*EXERCISE GOAL*
Every line in the entries where "input" is found should be copied.

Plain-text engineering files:
%%
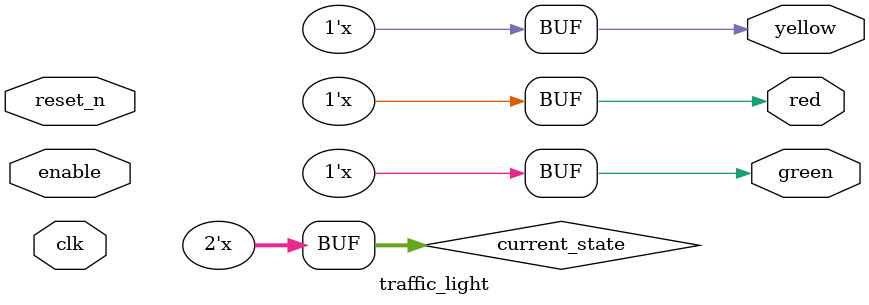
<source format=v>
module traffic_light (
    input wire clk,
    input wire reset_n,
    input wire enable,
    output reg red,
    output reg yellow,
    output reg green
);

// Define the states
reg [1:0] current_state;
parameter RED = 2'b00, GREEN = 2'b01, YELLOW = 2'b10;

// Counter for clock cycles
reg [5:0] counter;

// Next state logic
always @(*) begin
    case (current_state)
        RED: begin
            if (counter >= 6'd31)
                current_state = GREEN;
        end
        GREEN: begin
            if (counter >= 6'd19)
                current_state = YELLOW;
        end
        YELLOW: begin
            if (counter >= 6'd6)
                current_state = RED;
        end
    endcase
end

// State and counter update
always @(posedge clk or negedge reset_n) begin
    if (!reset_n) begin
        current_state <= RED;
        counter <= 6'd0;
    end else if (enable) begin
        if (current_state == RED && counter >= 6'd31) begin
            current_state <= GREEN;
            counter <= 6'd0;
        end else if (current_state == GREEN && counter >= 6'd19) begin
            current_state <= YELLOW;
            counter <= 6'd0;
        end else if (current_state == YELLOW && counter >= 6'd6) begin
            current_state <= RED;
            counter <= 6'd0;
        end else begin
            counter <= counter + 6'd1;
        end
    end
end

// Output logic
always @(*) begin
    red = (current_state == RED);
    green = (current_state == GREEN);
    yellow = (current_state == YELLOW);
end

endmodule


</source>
%%
*FINISHED EXERCISE*
    input wire clk,
    input wire reset_n,
    input wire enable,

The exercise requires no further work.